Alexander David

University in Calgary
Canada

Alexander David, PhD, is the David E. Mitchell Professor of Finance at the Haskayne School of Business. He has taught classes in financial risk management, advanced corporate finance, options and futures, investments, energy markets, and asset pricing in the undergraduate, MBA, Executive MBA, and PhD programs. His main research focuses on the modeling of changing investors’ uncertainty about the state of economic fundamentals and their impact on asset prices. He has not only constructed structural models of changing uncertainty, but has also estimated these models structurally providing new methodologies for the joint estimation of the parameters of asset prices, volatilities, and fundamentals of the economy.
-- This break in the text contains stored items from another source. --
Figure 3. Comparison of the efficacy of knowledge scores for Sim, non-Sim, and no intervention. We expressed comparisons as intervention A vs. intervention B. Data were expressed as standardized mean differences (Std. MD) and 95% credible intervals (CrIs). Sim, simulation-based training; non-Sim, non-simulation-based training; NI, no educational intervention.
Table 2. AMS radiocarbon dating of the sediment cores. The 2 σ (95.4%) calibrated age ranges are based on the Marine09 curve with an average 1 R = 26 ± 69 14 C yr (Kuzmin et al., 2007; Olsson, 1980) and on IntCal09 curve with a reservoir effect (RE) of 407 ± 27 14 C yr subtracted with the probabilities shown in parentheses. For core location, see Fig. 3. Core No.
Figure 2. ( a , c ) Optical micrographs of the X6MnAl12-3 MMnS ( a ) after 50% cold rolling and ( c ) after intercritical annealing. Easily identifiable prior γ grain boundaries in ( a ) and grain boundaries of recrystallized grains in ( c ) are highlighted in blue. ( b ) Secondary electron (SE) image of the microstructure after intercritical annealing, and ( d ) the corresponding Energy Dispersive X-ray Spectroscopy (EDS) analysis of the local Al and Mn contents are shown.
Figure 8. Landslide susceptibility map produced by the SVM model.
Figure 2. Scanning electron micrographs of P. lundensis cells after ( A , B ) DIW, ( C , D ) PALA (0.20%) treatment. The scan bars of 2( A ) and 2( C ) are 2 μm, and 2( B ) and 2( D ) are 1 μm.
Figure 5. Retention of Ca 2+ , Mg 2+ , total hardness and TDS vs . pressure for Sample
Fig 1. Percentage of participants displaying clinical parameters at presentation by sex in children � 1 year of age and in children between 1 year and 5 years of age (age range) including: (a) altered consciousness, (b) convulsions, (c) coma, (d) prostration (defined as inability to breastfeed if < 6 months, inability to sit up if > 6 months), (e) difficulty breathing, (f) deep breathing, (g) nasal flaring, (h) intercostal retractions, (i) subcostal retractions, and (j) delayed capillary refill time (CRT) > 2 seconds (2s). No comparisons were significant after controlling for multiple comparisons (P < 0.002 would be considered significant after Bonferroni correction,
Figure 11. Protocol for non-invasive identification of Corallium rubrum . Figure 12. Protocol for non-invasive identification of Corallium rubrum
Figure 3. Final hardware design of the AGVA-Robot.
Alex also studies the systemic implications of derivative contracts that are written between banks and, in particular, discusses why banks choose to be highly interconnected, and the role of renegotiation breakdowns between them in triggering off a chain of financial disruptions. He also has studied the role of changing rating standards by Credit Rating Agencies in the pricing of Collateralized Debt Obligations (CDO). Alex has also several projects on energy and commodities futures pricing. He has shown that the main driver of the oil futures slope and the risk premium is upstream investment by oil companies rather than inventories. He has provided an explanation for the divergence in producer and consumer prices for food and essential goods during the pandemic.